**Task:**
Reproduce the entries that follow exactly. No picture should appear in the result.

**Source material:**
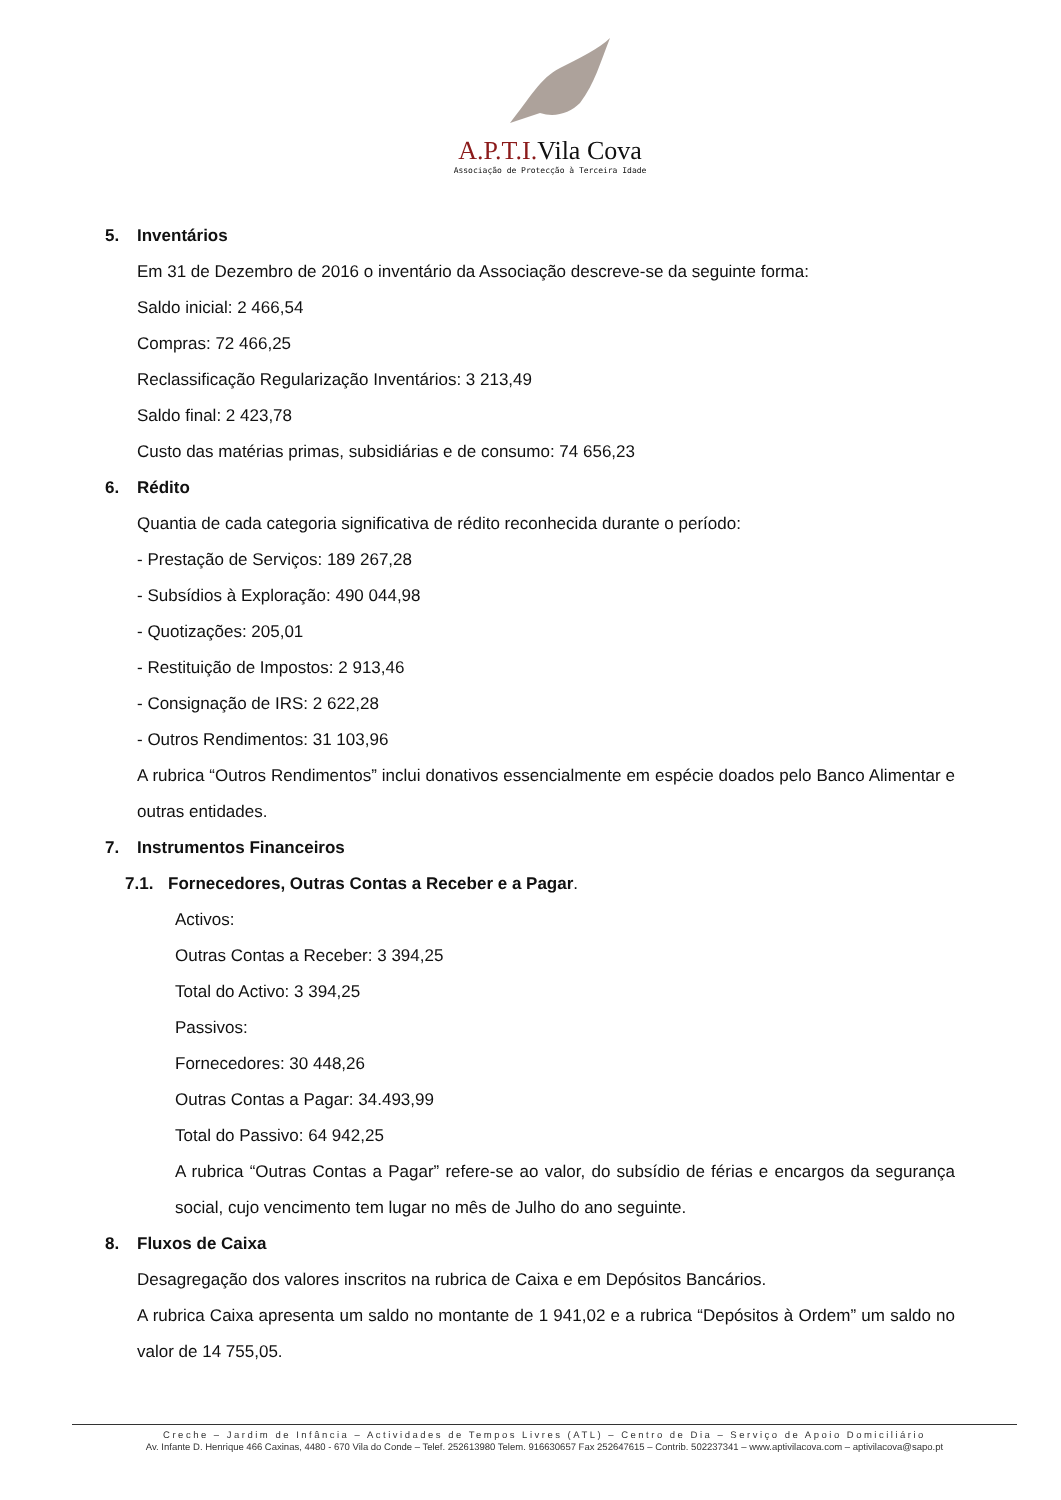A.P.T.I. Vila Cova
Associação de Protecção à Terceira Idade
5. Inventários
Em 31 de Dezembro de 2016 o inventário da Associação descreve-se da seguinte forma:
Saldo inicial: 2 466,54
Compras: 72 466,25
Reclassificação Regularização Inventários: 3 213,49
Saldo final: 2 423,78
Custo das matérias primas, subsidiárias e de consumo: 74 656,23
6. Rédito
Quantia de cada categoria significativa de rédito reconhecida durante o período:
- Prestação de Serviços: 189 267,28
- Subsídios à Exploração: 490 044,98
- Quotizações: 205,01
- Restituição de Impostos: 2 913,46
- Consignação de IRS: 2 622,28
- Outros Rendimentos: 31 103,96
A rubrica “Outros Rendimentos” inclui donativos essencialmente em espécie doados pelo Banco Alimentar e outras entidades.
7. Instrumentos Financeiros
7.1. Fornecedores, Outras Contas a Receber e a Pagar.
Activos:
Outras Contas a Receber: 3 394,25
Total do Activo: 3 394,25
Passivos:
Fornecedores: 30 448,26
Outras Contas a Pagar: 34.493,99
Total do Passivo: 64 942,25
A rubrica “Outras Contas a Pagar” refere-se ao valor, do subsídio de férias e encargos da segurança social, cujo vencimento tem lugar no mês de Julho do ano seguinte.
8. Fluxos de Caixa
Desagregação dos valores inscritos na rubrica de Caixa e em Depósitos Bancários.
A rubrica Caixa apresenta um saldo no montante de 1 941,02 e a rubrica “Depósitos à Ordem” um saldo no valor de 14 755,05.
Creche – Jardim de Infância – Actividades de Tempos Livres (ATL) – Centro de Dia – Serviço de Apoio Domiciliário
Av. Infante D. Henrique 466 Caxinas, 4480 - 670 Vila do Conde – Telef. 252613980 Telem. 916630657 Fax 252647615 – Contrib. 502237341 – www.aptivilacova.com – aptivilacova@sapo.pt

**Answer section:**
A.P.T.I. Vila Cova
Associação de Protecção à Terceira Idade
5. Inventários
Em 31 de Dezembro de 2016 o inventário da Associação descreve-se da seguinte forma:
Saldo inicial: 2 466,54
Compras: 72 466,25
Reclassificação Regularização Inventários: 3 213,49
Saldo final: 2 423,78
Custo das matérias primas, subsidiárias e de consumo: 74 656,23
6. Rédito
Quantia de cada categoria significativa de rédito reconhecida durante o período:
- Prestação de Serviços: 189 267,28
- Subsídios à Exploração: 490 044,98
- Quotizações: 205,01
- Restituição de Impostos: 2 913,46
- Consignação de IRS: 2 622,28
- Outros Rendimentos: 31 103,96
A rubrica “Outros Rendimentos” inclui donativos essencialmente em espécie doados pelo Banco Alimentar e outras entidades.
7. Instrumentos Financeiros
7.1. Fornecedores, Outras Contas a Receber e a Pagar.
Activos:
Outras Contas a Receber: 3 394,25
Total do Activo: 3 394,25
Passivos:
Fornecedores: 30 448,26
Outras Contas a Pagar: 34.493,99
Total do Passivo: 64 942,25
A rubrica “Outras Contas a Pagar” refere-se ao valor, do subsídio de férias e encargos da segurança social, cujo vencimento tem lugar no mês de Julho do ano seguinte.
8. Fluxos de Caixa
Desagregação dos valores inscritos na rubrica de Caixa e em Depósitos Bancários.
A rubrica Caixa apresenta um saldo no montante de 1 941,02 e a rubrica “Depósitos à Ordem” um saldo no valor de 14 755,05.
Creche – Jardim de Infância – Actividades de Tempos Livres (ATL) – Centro de Dia – Serviço de Apoio Domiciliário
Av. Infante D. Henrique 466 Caxinas, 4480 - 670 Vila do Conde – Telef. 252613980 Telem. 916630657 Fax 252647615 – Contrib. 502237341 – www.aptivilacova.com – aptivilacova@sapo.pt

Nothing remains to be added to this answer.